Urodził się 19 kwietnia 1920 roku w Chorzowie, gdzie ukończył szkołę powszechną, a następnie Państwowe Liceum i Gimnazjum im. Odrowążów. Jego ojciec – Józef Smoleń brał udział we wszystkich powstaniach śląskich, w latach późniejszych zostając prezesem chorzowskiej grupy Związku Powstańców Śląskich.
Kazimierz Smoleń aresztowany został przez gestapo za działalność konspiracyjną wioną 1940 roku i umieszczony w więzieniu przejściowym w Sosnowcu, z którego przewieziono go do KL Auschwitz 6 lipca w tym samym roku.

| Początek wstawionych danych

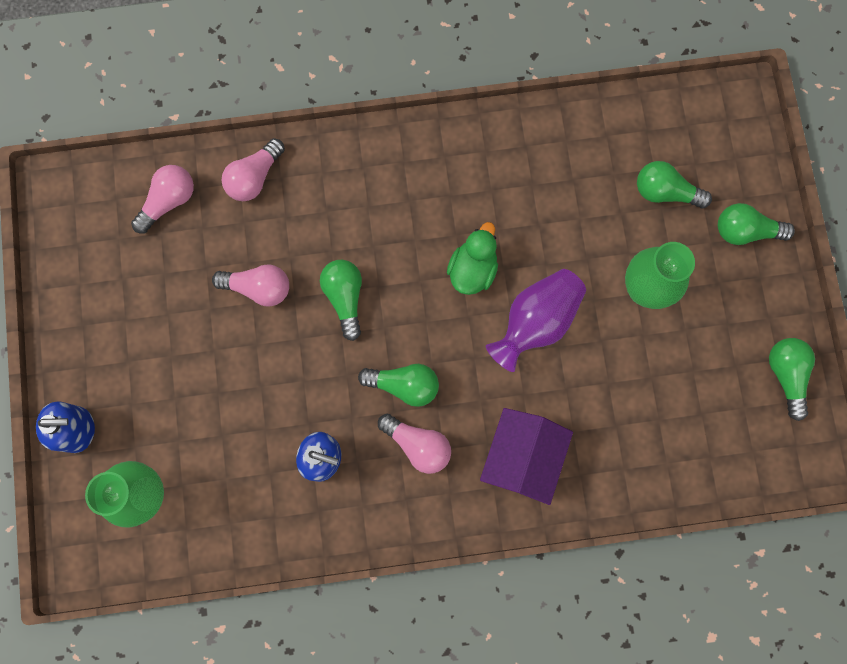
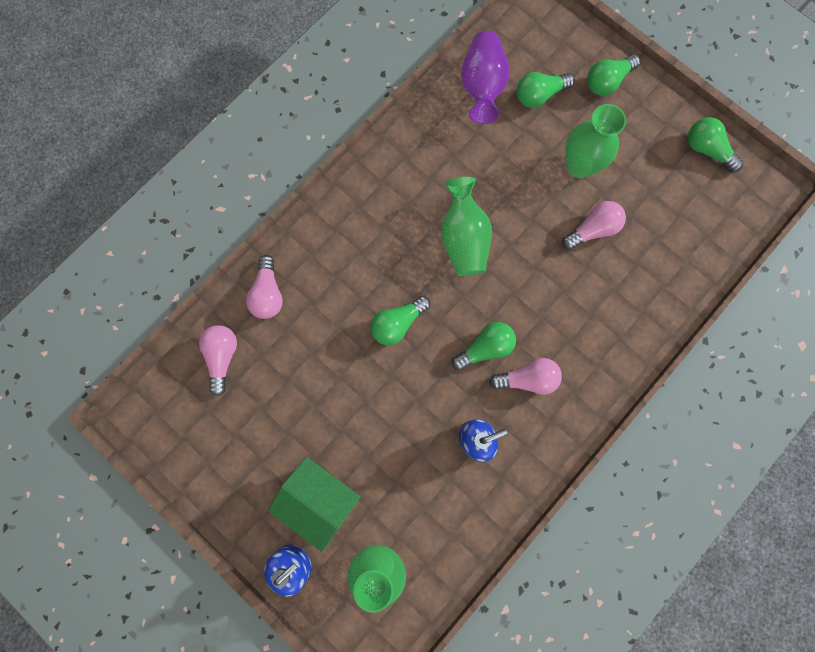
camera: 40 degrees left, 0 degrees up
(145, 394) = (320, 499): none -> green house
(258, 288) = (335, 364): pink light bulb -> pink light bulb (592, 230)
(345, 298) = (397, 323): green light bulb -> green light bulb turned 75 degrees counterclockwise
(472, 269) = (463, 238): green duck -> green vase
(521, 457) = (598, 332): purple house -> none
(535, 322) = (531, 239): purple vase -> purple vase (482, 87)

W oświęcimskim obozie oznaczono go numerem 1327, więziony był w nim do 18 stycznia 1945 roku. Ewakuowany w Marszu Śmierci do Wodzisławia Śląskiego, skąd przewieziono go wraz z innymi więźniami do KL Mauthausen. Przebywał również w jego podobozach Melk i Ebensee, wyzwolony przez żołnierzy amerykańskich 6 maja 1945 roku. Jego ojciec Józef Smoleń wojny nie przeżył, zginął w KL Mauthausen w 1941 roku.
Kazimierz Smoleń po wojnie ukończył studia na Wydziale Prawa Katolickiego Uniwersytetu Lubelskiego. W 1955 roku został powołany na stanowisko dyrektora Muzeum Auschwitz-Birkenau, na którym pracował do 1990 roku. Był autorem wielu publikacji jak również scenariuszy wystawienniczych i filmowych. Jeszcze przed objęciem stanowiska dyrektora tego Miejsca Pamięci, w lutym 1955 roku brał udział przy opracowywaniu scenariusza wystawy stałej w Muzeum Auschwitz-Birkenau, którą do dzisiaj oglądają rokrocznie setki tysięcy odwiedzających.
Kazimierz Smoleń został pochowany w swoim rodzinnym mieście na cmentarzu w Chorzowie Starym.